[os/exec]How to make sure that Wait() always complete?


(Julien) #1

Hello, I have a weird issue where I spawn a process and the cmd.Wait() method never returns even though the spawned Linux process is dead, I saw this from the doc:

If any of c.Stdin, c.Stdout or c.Stderr are not an *os.File, Wait also waits for the respective I/O loop copying to or from the process to complete.

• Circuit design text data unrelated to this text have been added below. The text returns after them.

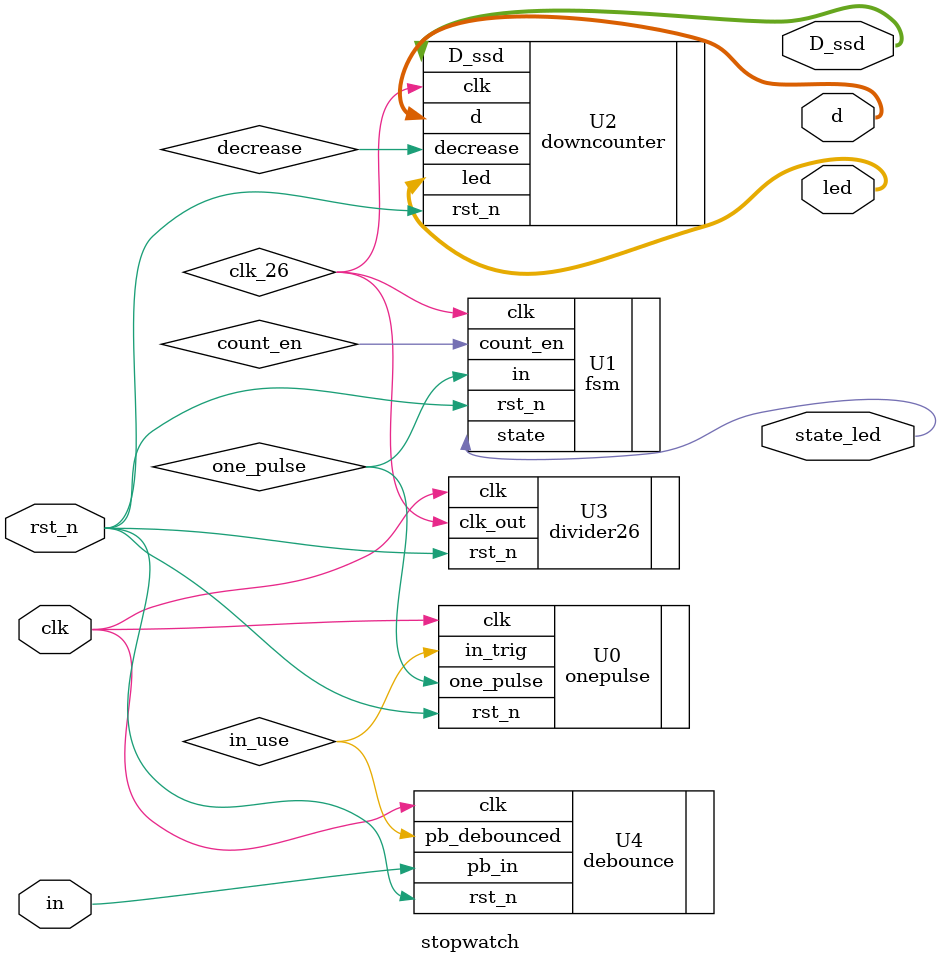
<source format=v>
`timescale 1ns / 1ps


module stopwatch(
    input in,
    input rst_n,
    input clk,
    output wire [7:0]D_ssd,
    output wire [3:0]d,
    output reg [14:0]led,
    output state_led
    );
    wire count_en;
    wire one_pulse;
    reg clk_26;
    wire in_use;
   
debounce U4(
    .clk(clk),
    .rst_n(rst_n),
    .pb_in(in),
    .pb_debounced(in_use)
        );
        
divider26 U3(
   .clk(clk),
   .rst_n(rst_n),
   .clk_out(clk_26)
        );
        
onepulse U0(
    .in_trig(in_use),
    .clk(clk),
    .rst_n(rst_n),
    .one_pulse(one_pulse)
     );
     
fsm U1(
    .clk(clk_26),
    .rst_n(rst_n),
    .in(one_pulse),
    .count_en(count_en),
    .state(state_led)
    );
 
downcounter U2(
    .clk(clk_26),
    .rst_n(rst_n),
    .decrease(decrease),
    .D_ssd(D_ssd),
    .d(d),
    .led(led)
        );
  
endmodule

</source>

Wait waits for the command to exit and waits for any copying to stdin or copying from stdout or stderr to complete.

In my code I have this:

cmd.Stdout = os.Stdout
cmd.Stderr = os.Stdout

How can I make sure that those goroutines that do the I/O copy always returns when the process dies even if the copy is no completed? To add a bit more context I think that the subprocess forks() itself when it crashes… so it might create an issue with the stderr / stdout.

Thanks,


(Johan Dahl) #2

Hi. Do you have any example code?


(Julien) #3

It looks like something like that:

// Start the server
err = srv.Start()
if err != nil {
	return
}

// Setup traps for Signals
// TODO: maybe we need a larger buffer for the channel?
signalCh := make(chan os.Signal, 10)
signal.Notify(signalCh, syscall.SIGINT, syscall.SIGHUP, syscall.SIGTERM, syscall.SIGUSR1, syscall.SIGCHLD)

go func() {
	for signal := range signalCh {
		switch signal {
		case syscall.SIGINT:
			srv.sendSignal(syscall.SIGINT)
		case syscall.SIGHUP:
			srv.sendSignal(syscall.SIGHUP)
		case syscall.SIGTERM:
			srv.sendSignal(syscall.SIGTERM)
		case syscall.SIGUSR1:
			srv.sendSignal(syscall.SIGUSR1)
		default:
			logger.Warn(fmt.Sprintf("received an unhandled signal: %v", signal.String()))
		}
	}
}()

// Wait for the server to crash / exit gracefuly
err = srv.cmd.Wait()
if err != nil {
    // do A
} else {
    // do B
}

srv.cmd.Wait() nevers returns even though the spawned process crashed. ( I saw it on Linux using ps ). After reading the Wait() doc since os.Stdout is a *File it shouldn’t block so it’s probably a different issue.


(Johan Dahl) #4

What happens if you run the command with CombinedOutput() ? Does this return if program crashes?


(Julien) #5

It’s very hard to reproduce actually, I’ve seen it 3 times, and it’s not something I’m able to reproduce on my side, it works 99% of the time.


(Johan Dahl) #6

Hard to test any solutions then. One way to do it on unix systems is to get the pid from the commands Process field.

 pid := srv.Process.Pid

and then check if the process exists by sending a 0 signal to it. It doesn’t really send a signal but an error is returned if pid doesn’t exist

killErr := syscall.Kill(pid, syscall.Signal(0))
procExists := killErr == nil